The answer must be one number: how many lines in the records below contain the string "Noise".

Document layout analysis data:

----------------------------------------

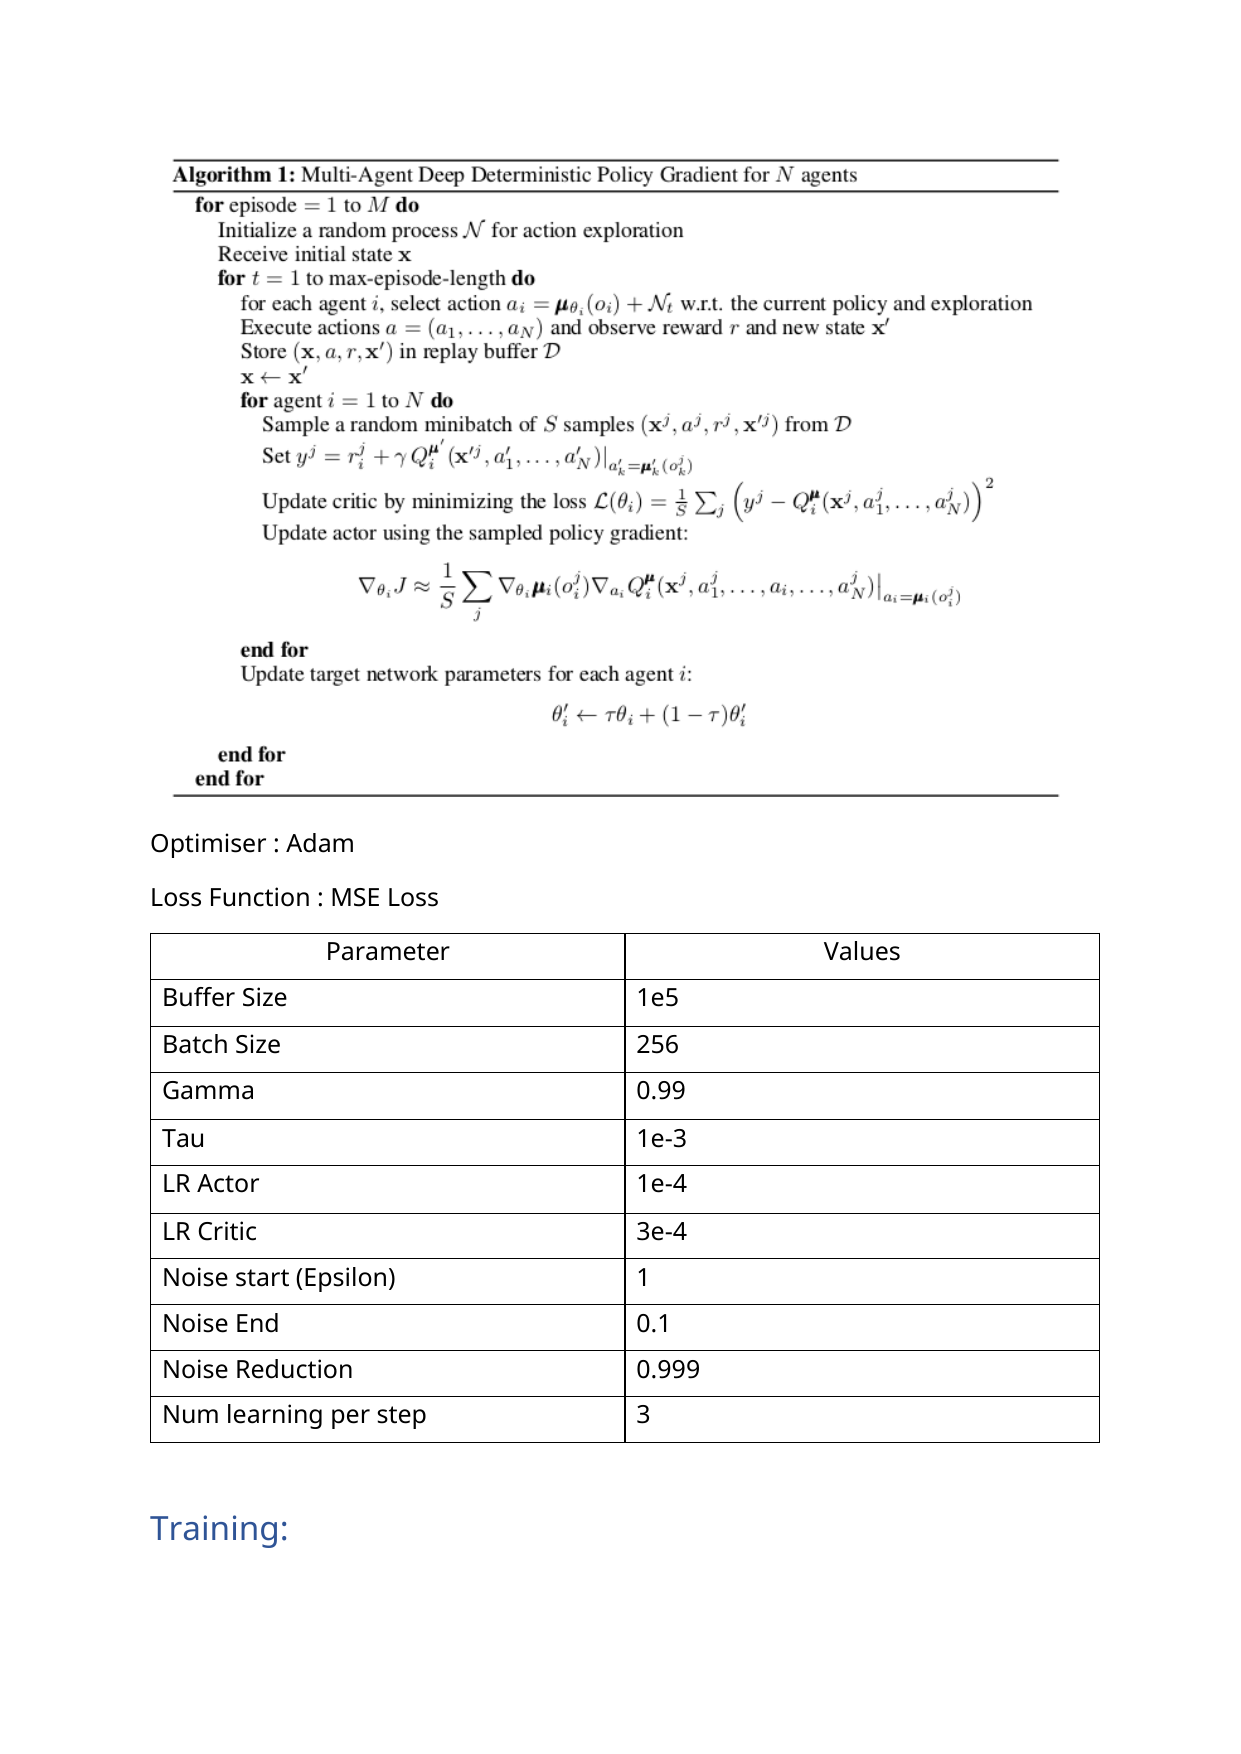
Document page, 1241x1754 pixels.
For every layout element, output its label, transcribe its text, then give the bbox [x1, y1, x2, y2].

table_cell Noise Reduction [151, 1351, 624, 1396]
table_cell 3e-4 [626, 1214, 1099, 1258]
table_cell LR Critic [151, 1214, 624, 1258]
table_header Values [626, 934, 1099, 979]
subtitle Training: [150, 1505, 1090, 1550]
table_cell 1 [626, 1259, 1099, 1304]
table_cell 0.1 [626, 1305, 1099, 1350]
table_cell LR Actor [151, 1166, 624, 1212]
table_cell Noise End [151, 1305, 624, 1350]
table_cell Buffer Size [151, 980, 624, 1026]
table_cell 256 [626, 1027, 1099, 1072]
picture [150, 150, 1091, 807]
table_cell Gamma [151, 1073, 624, 1119]
table_cell 1e-3 [626, 1120, 1099, 1165]
table_cell 0.999 [626, 1351, 1099, 1396]
table_cell 3 [626, 1397, 1099, 1442]
table_cell Tau [151, 1120, 624, 1165]
table_cell 1e-4 [626, 1166, 1099, 1212]
table_header Parameter [151, 934, 624, 979]
table_cell Num learning per step [151, 1397, 624, 1442]
table_cell 0.99 [626, 1073, 1099, 1119]
text Loss Function : MSE Loss [150, 879, 1090, 913]
table_cell Noise start (Epsilon) [151, 1259, 624, 1304]
table_cell 1e5 [626, 980, 1099, 1026]
text Optimiser : Adam [150, 826, 1090, 860]
table_cell Batch Size [151, 1027, 624, 1072]
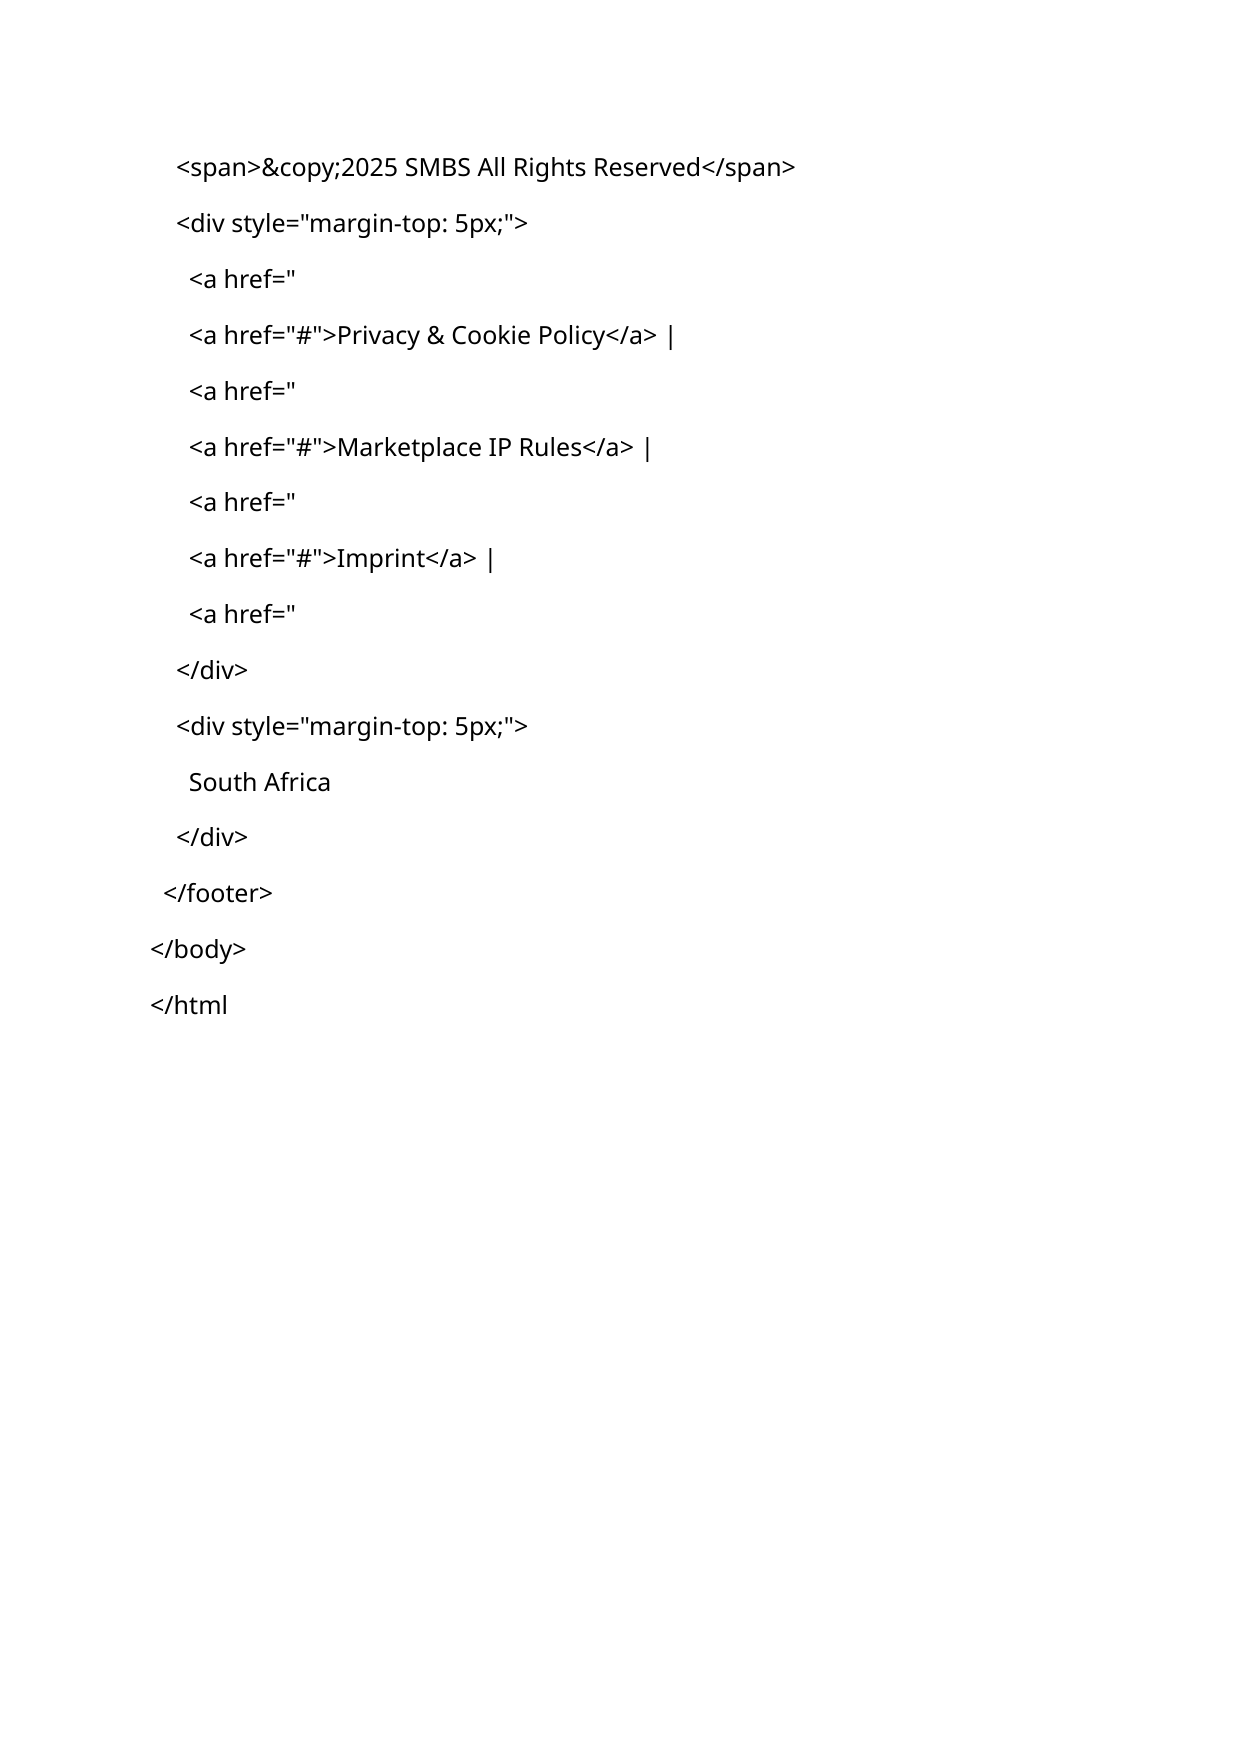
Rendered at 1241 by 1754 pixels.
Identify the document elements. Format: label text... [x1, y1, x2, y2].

text <a href="#">Privacy & Cookie Policy</a> | [150, 317, 1090, 352]
text <a href="#">Marketplace IP Rules</a> | [150, 429, 1090, 463]
text </footer> [150, 876, 1090, 910]
text <a href=" [150, 262, 1090, 296]
text </div> [150, 820, 1090, 854]
text South Africa [150, 764, 1090, 798]
text <span>&copy;2025 SMBS All Rights Reserved</span> [150, 150, 1090, 184]
text <a href=" [150, 373, 1090, 407]
text <a href=" [150, 485, 1090, 519]
text </body> [150, 932, 1090, 966]
text <div style="margin-top: 5px;"> [150, 708, 1090, 742]
text <a href=" [150, 597, 1090, 631]
text </div> [150, 652, 1090, 687]
text <div style="margin-top: 5px;"> [150, 206, 1090, 240]
text </html [150, 987, 1090, 1022]
text <a href="#">Imprint</a> | [150, 541, 1090, 575]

----------------------------------------

**Output for this task**
3